The inaugural volume of a new urban fantasy series, from the author of Naamah’s Blessing (2011, etc.).
Pemkowet, a small resort town on the shores of Lake Michigan, provides the usual facilities for its wealthy summer residents, while the many tourists hope to catch a glimpse of one of Pemkowet’s eldritch inhabitants—fairies (the toothy, vicious kind), vampires, naiads and so forth—whose benevolent supervisor is Hel, the Norse goddess. Daisy Johanssen, daughter of a minor demon and raised by a single mother, is Hel’s enforcer and designated liaison to the Pemkowet Police Department, where she works as a part-time file clerk.
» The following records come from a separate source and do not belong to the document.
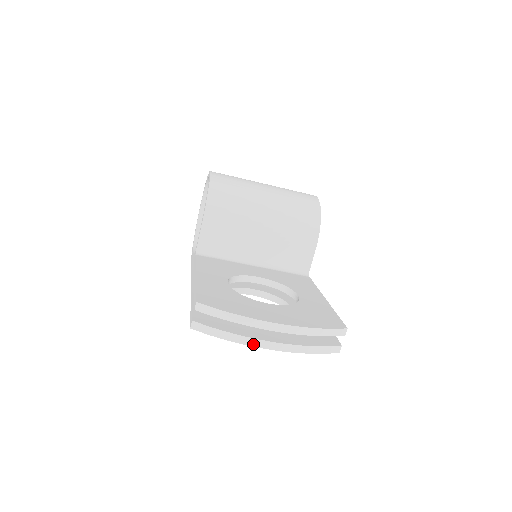
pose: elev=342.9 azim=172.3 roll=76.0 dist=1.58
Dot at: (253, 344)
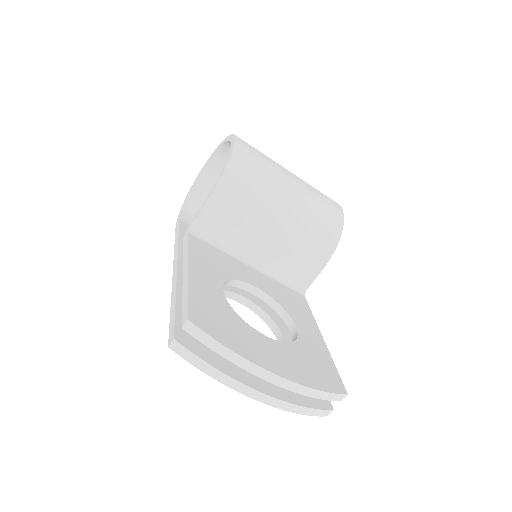
Dot at: (240, 389)
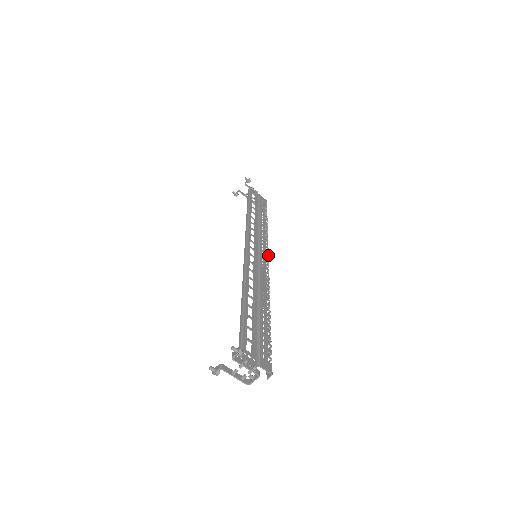
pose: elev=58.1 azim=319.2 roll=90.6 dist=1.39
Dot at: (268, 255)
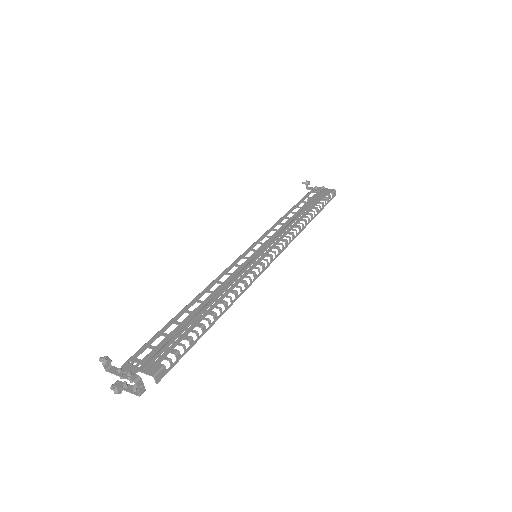
Dot at: (277, 248)
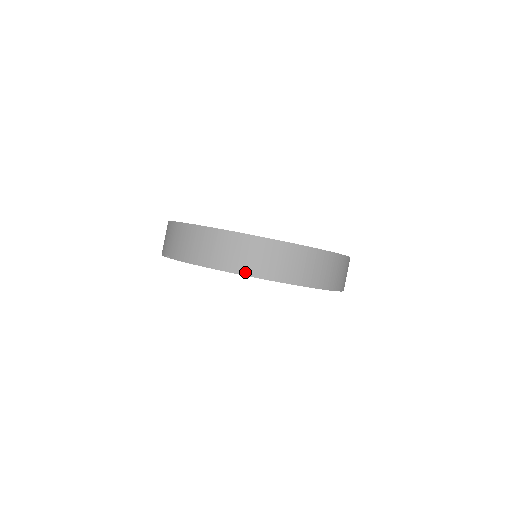
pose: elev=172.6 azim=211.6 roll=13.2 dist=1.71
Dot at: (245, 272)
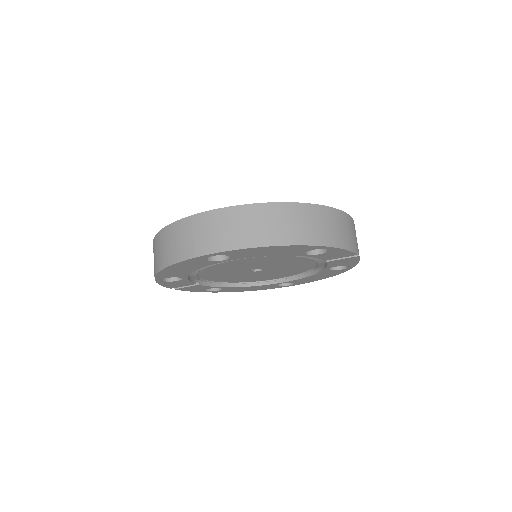
Dot at: (160, 267)
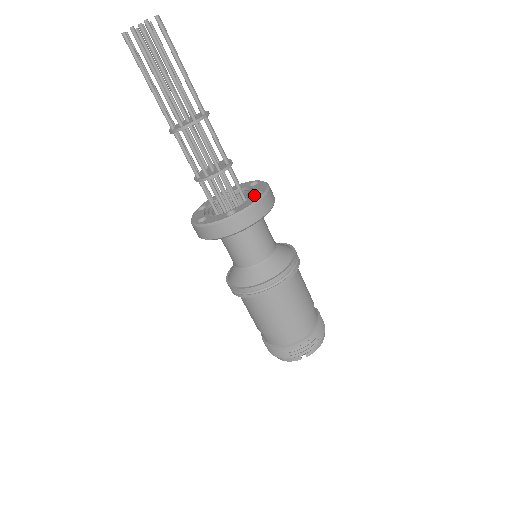
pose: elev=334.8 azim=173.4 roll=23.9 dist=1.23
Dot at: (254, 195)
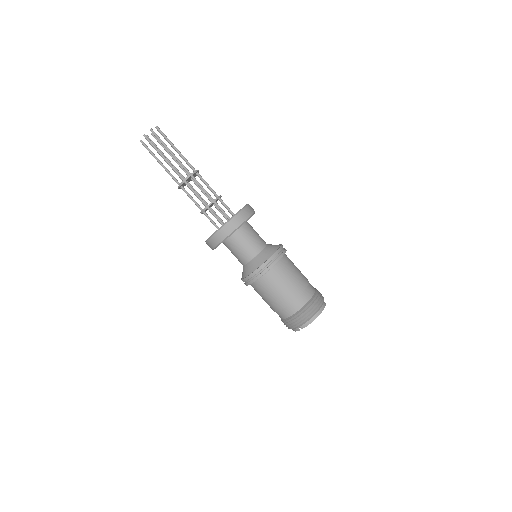
Dot at: occluded
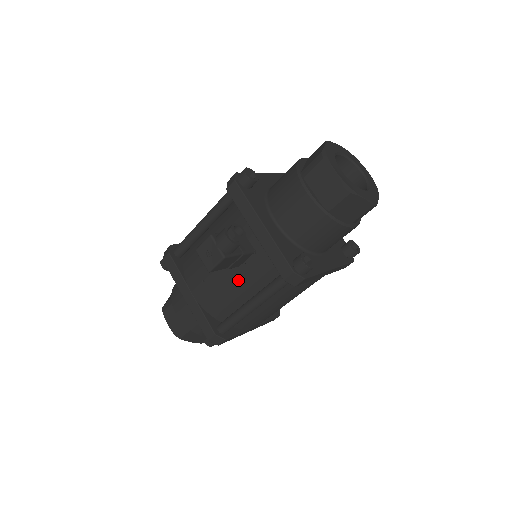
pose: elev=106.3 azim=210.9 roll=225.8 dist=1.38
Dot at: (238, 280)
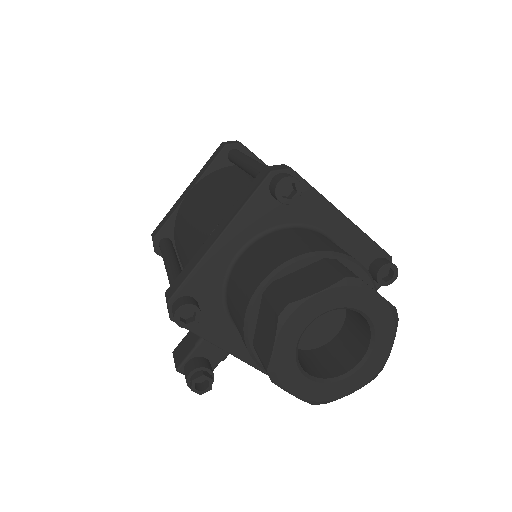
Dot at: occluded
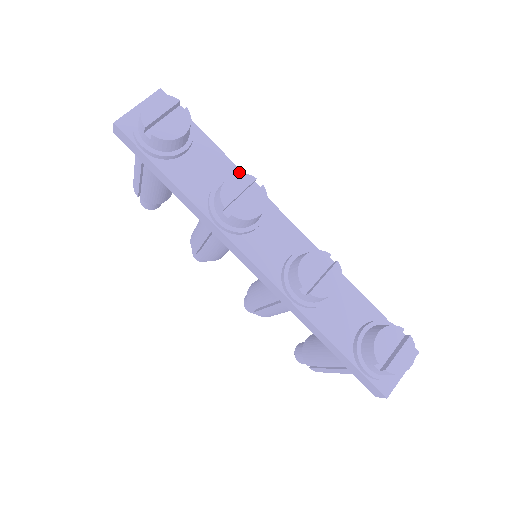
Most of her duties are routine, like warning off fairies who try to abduct human children, but when a young college kid drowns in suspicious circumstances, Chief Bryant calls Daisy in—he drowned in salt water, and his pals are downright evasive about what really happened. Carey handles the investigation expertly. On the human side, the dead boy’s parents instigated a political movement to banish the eldritch. As for the supernatural, well, Daisy’s partner, Officer Cody Fairfax, is secretly a werewolf, and she’s had a crush on him since high school. Daisy’s voluptuous friend, Lurine Hollister, was a B-movie actress and is, openly, a lamia. The vampires are sleazy and uncooperative. And as for the ghouls: Having been rejected by both Heaven and Hell, they’re immortal, feed on emotions rather than flesh, and Daisy finds their leader, Stefan Ludovic, dangerously attractive. She has personal issues too, being on the outs with BFF Jen Cassopolis, while her father keeps offering to awaken her demonic powers; this, according to received eldritch wisdom, would unleash big, bad trouble for reality itself.
Beautifully articulated and intriguingly populated: Altogether, an arresting kickoff.